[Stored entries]
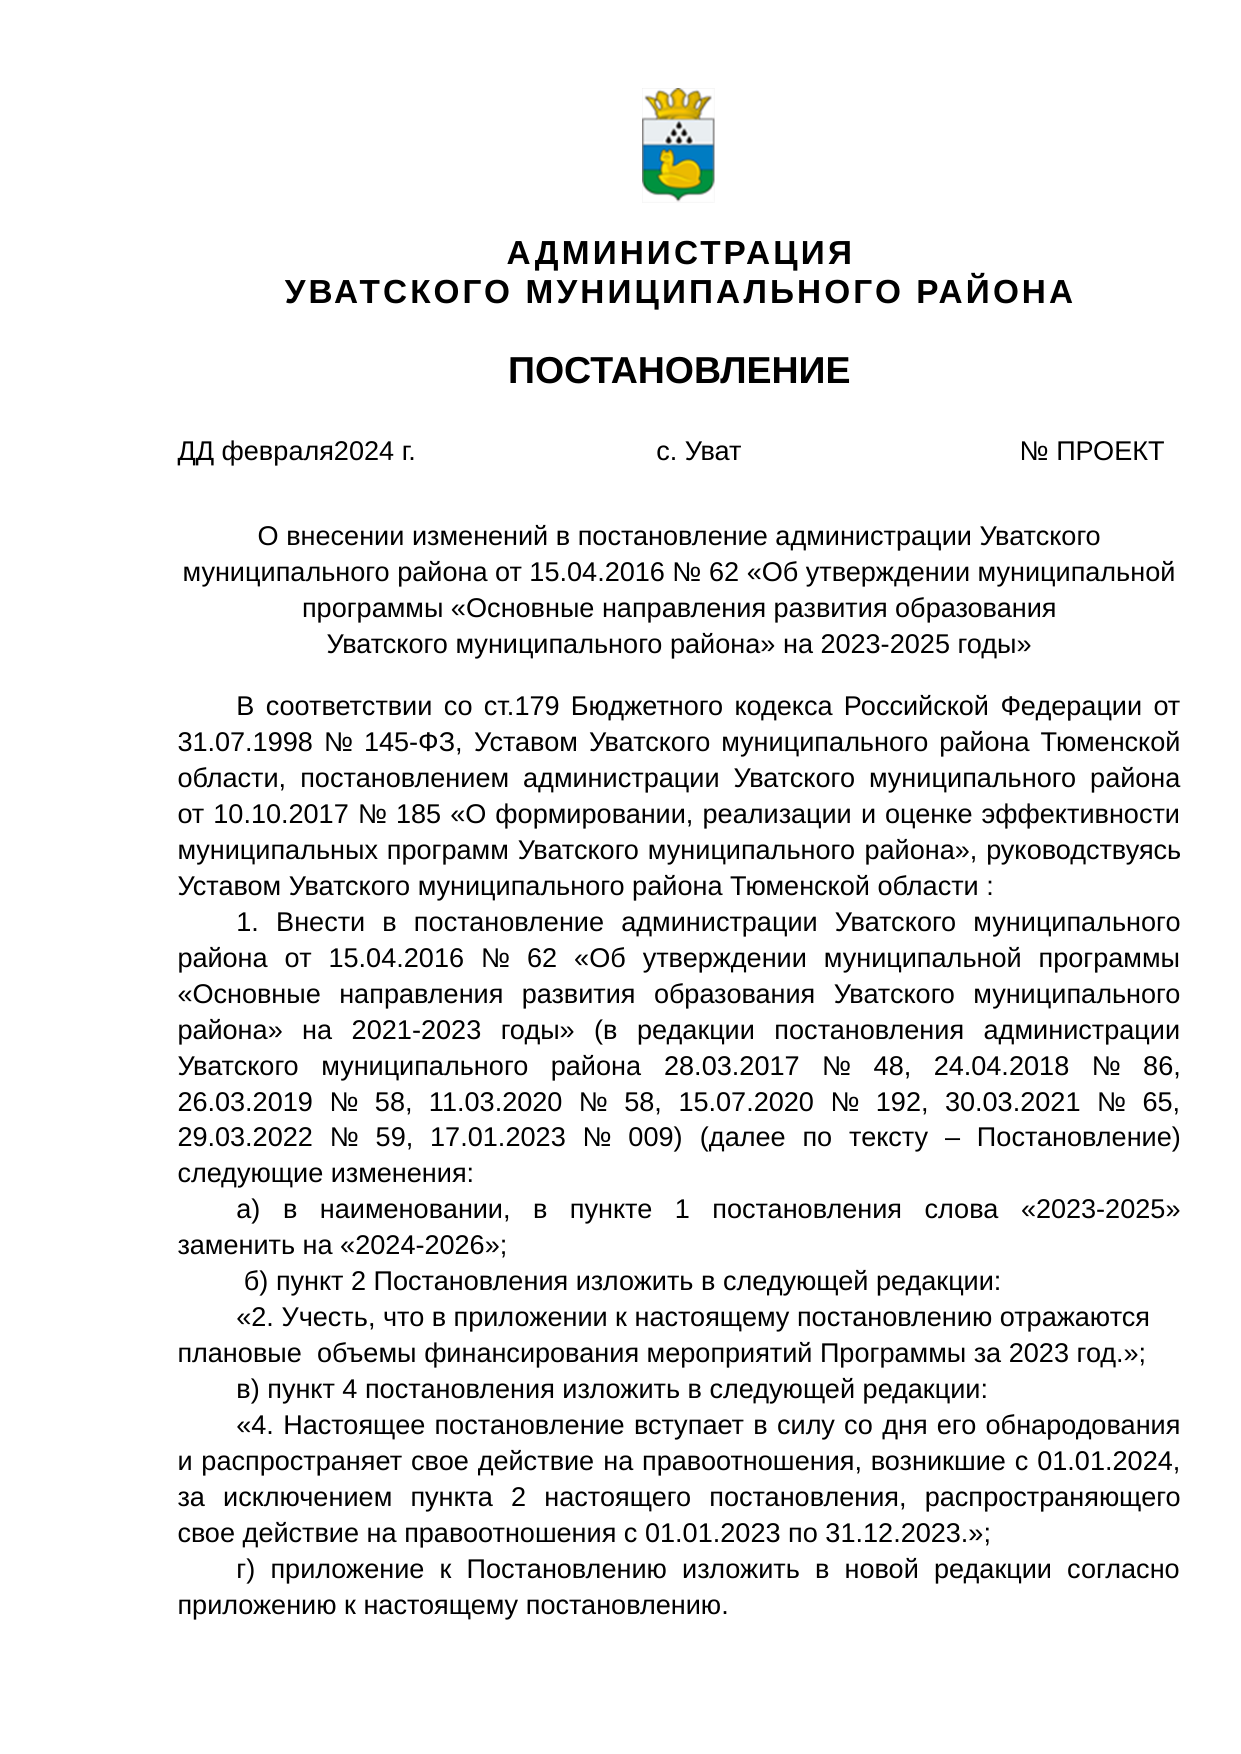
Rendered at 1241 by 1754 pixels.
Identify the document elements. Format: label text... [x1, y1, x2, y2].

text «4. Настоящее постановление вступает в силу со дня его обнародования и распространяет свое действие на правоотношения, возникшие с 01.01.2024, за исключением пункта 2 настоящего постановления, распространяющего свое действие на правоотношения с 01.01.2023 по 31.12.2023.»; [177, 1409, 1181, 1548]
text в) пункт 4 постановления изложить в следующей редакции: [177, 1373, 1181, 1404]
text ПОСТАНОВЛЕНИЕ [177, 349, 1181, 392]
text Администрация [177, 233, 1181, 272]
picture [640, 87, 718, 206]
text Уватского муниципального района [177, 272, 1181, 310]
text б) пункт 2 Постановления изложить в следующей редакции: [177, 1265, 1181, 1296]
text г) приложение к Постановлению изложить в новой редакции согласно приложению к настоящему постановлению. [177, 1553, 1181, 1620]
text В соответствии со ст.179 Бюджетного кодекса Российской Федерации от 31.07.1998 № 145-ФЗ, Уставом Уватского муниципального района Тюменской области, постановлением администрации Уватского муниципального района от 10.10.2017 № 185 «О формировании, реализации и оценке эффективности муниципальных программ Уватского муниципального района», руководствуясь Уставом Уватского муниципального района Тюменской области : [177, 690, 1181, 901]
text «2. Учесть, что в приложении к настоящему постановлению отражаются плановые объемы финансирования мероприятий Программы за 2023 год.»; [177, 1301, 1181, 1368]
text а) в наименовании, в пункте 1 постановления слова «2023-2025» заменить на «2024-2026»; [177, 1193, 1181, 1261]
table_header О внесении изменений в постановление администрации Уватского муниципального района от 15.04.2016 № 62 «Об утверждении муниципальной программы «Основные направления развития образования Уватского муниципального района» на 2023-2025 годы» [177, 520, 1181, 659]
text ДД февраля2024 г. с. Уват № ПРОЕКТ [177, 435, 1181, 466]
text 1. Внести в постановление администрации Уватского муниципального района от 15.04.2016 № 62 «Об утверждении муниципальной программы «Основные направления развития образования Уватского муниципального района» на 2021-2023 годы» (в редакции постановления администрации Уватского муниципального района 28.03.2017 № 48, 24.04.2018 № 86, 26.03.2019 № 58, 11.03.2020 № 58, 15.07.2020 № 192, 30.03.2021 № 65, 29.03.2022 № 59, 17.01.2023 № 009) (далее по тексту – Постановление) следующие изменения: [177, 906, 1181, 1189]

Exercise goal: Reproduce every one of the lines above verbatim, omitting the pictures.

Problem solution:
Rendered at 1241 by 1754 pixels.
Identify the document elements. Format: label text... [x1, y1, x2, y2].

text «4. Настоящее постановление вступает в силу со дня его обнародования и распространяет свое действие на правоотношения, возникшие с 01.01.2024, за исключением пункта 2 настоящего постановления, распространяющего свое действие на правоотношения с 01.01.2023 по 31.12.2023.»; [177, 1409, 1181, 1548]
text в) пункт 4 постановления изложить в следующей редакции: [177, 1373, 1181, 1404]
text ПОСТАНОВЛЕНИЕ [177, 349, 1181, 392]
text Администрация [177, 233, 1181, 272]
picture [640, 87, 718, 206]
text Уватского муниципального района [177, 272, 1181, 310]
text б) пункт 2 Постановления изложить в следующей редакции: [177, 1265, 1181, 1296]
text г) приложение к Постановлению изложить в новой редакции согласно приложению к настоящему постановлению. [177, 1553, 1181, 1620]
text В соответствии со ст.179 Бюджетного кодекса Российской Федерации от 31.07.1998 № 145-ФЗ, Уставом Уватского муниципального района Тюменской области, постановлением администрации Уватского муниципального района от 10.10.2017 № 185 «О формировании, реализации и оценке эффективности муниципальных программ Уватского муниципального района», руководствуясь Уставом Уватского муниципального района Тюменской области : [177, 690, 1181, 901]
text «2. Учесть, что в приложении к настоящему постановлению отражаются плановые объемы финансирования мероприятий Программы за 2023 год.»; [177, 1301, 1181, 1368]
text а) в наименовании, в пункте 1 постановления слова «2023-2025» заменить на «2024-2026»; [177, 1193, 1181, 1261]
table_header О внесении изменений в постановление администрации Уватского муниципального района от 15.04.2016 № 62 «Об утверждении муниципальной программы «Основные направления развития образования Уватского муниципального района» на 2023-2025 годы» [177, 520, 1181, 659]
text ДД февраля2024 г. с. Уват № ПРОЕКТ [177, 435, 1181, 466]
text 1. Внести в постановление администрации Уватского муниципального района от 15.04.2016 № 62 «Об утверждении муниципальной программы «Основные направления развития образования Уватского муниципального района» на 2021-2023 годы» (в редакции постановления администрации Уватского муниципального района 28.03.2017 № 48, 24.04.2018 № 86, 26.03.2019 № 58, 11.03.2020 № 58, 15.07.2020 № 192, 30.03.2021 № 65, 29.03.2022 № 59, 17.01.2023 № 009) (далее по тексту – Постановление) следующие изменения: [177, 906, 1181, 1189]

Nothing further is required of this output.